Cathy Duddy (right) has always burnt the candle at both ends. She has worked, studied and raised children – concurrently. And she is no stranger to quality improvement, having worked in Saudi Arabia from 2008 to 2012 and jointly responsible for ensuring that her resident hospital, the King Abdulaziz Medical City in Riyadh, accredited by the Joint Commission International in 2009, continued to meet and maintain standards.
Cathy completed diplomas in General Nursing and Midwifery in 1981 and began her nursing career in the paediatric ward at Woodstock Hospital. For good measure, she then went on to acquire a Diploma in Paediatric Nursing Science.
Cathy then transferred to the largest children’s hospital in Africa – the Red Cross War Memorial Children’s Hospital in Cape Town – where she spent a considerable amount of time in the cardiac intensive care unit. Since nearly all children in Africa who need major cardiac surgery are cared for in this unit, it was a learning laboratory like no other.
She took a break from 1987 to 1990 for child rearing but at the same time studied for a BA Cur degree. By 1990, she was ready to return to work and began part-time night duty in the high-care unit at Leeuwendal Mediclinic. While she worked at night and looked after her children in the day, Cathy finished her nursing degree and immediately began an LLB degree.
She had another baby in 1997 and a year later moved into the world of nursing agencies, working exclusively in paediatric and neonatal intensive care units throughout the Western Cape. Due to her experience in the neonatal intensive care field, she was often asked to run the entire unit which included orientation and education of all nursing and auxiliary staff and parent and sibling education.
While she was doing this, working for two different nursing agencies at nights over weekends, she also completed her articles and was admitted as an attorney of the Cape High Court in December 2005.
On July 1, 2008, Cathy moved to Riyadh in Saudi Arabia and she remained there until 2012. She was promoted to the position of Clinical Resource Nurse in the Neonatal Intensive Care Unit at King Abdulaziz Medical City and for six months was seconded to the paediatric cardiac intensive unit. Most of her time, however, was spent in the neonatal ICU where her main role was to facilitate staff development for the multicultural nursing workforce with duties that included staff competency assessment, orientation of new staff, continuing clinical education and bedside teaching for all staff and quality improvement initiatives.
When she returned to South Africa, Cathy was employed at the Christiaan Barnard Memorial Hospital of the Netcare Group as a Clinical Nurse Specialist in the neonatal intensive care unit and a lecturer in neonatal intensive care run by Netcare Education.
Cathy’s passion is quality improvement. “In Saudi they had fantastic training for staff. Everyone was involved. We would teach skills and guide them according to a competency-based system.”
After she attended a quality improvement skills workshop at COHSASA last year, Cathy recalls saying to her husband that if she could have any job, she would take anything that COHSASA could offer her.
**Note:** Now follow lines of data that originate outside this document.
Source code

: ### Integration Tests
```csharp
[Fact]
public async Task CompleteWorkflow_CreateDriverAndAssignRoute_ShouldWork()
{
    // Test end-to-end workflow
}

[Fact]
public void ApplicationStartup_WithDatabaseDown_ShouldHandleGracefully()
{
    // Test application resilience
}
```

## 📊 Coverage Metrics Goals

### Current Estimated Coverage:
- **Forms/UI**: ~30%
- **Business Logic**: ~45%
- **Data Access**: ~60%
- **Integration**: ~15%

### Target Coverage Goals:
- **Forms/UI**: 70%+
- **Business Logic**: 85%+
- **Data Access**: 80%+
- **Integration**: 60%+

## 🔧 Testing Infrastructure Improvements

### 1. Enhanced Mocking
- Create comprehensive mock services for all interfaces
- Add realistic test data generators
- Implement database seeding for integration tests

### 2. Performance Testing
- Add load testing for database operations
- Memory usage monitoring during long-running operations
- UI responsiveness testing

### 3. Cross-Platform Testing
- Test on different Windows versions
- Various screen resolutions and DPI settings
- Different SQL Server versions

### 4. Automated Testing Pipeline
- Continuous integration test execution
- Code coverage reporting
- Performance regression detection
“I hope to see accreditation happen across the board and that as part of the medical team, people will know about accreditation. I want the general public to know about it and understand it and demand it.”
Cathy describes herself (and her husband) as “perpetual students”. They have three grown up children. When she is not applying herself in an intense career, Cathy keeps her hands busy. She loves crafts like beading, crocheting and calligraphy and one of her joys was to sew sequinned costumes for two of her children who became champion ice skaters.
She is now entrusted with the task of developing standards for COHSASA in tandem with professional groups, users, clinical staff and academics. It is daunting and challenging but Cathy has “eaten” many elephants before.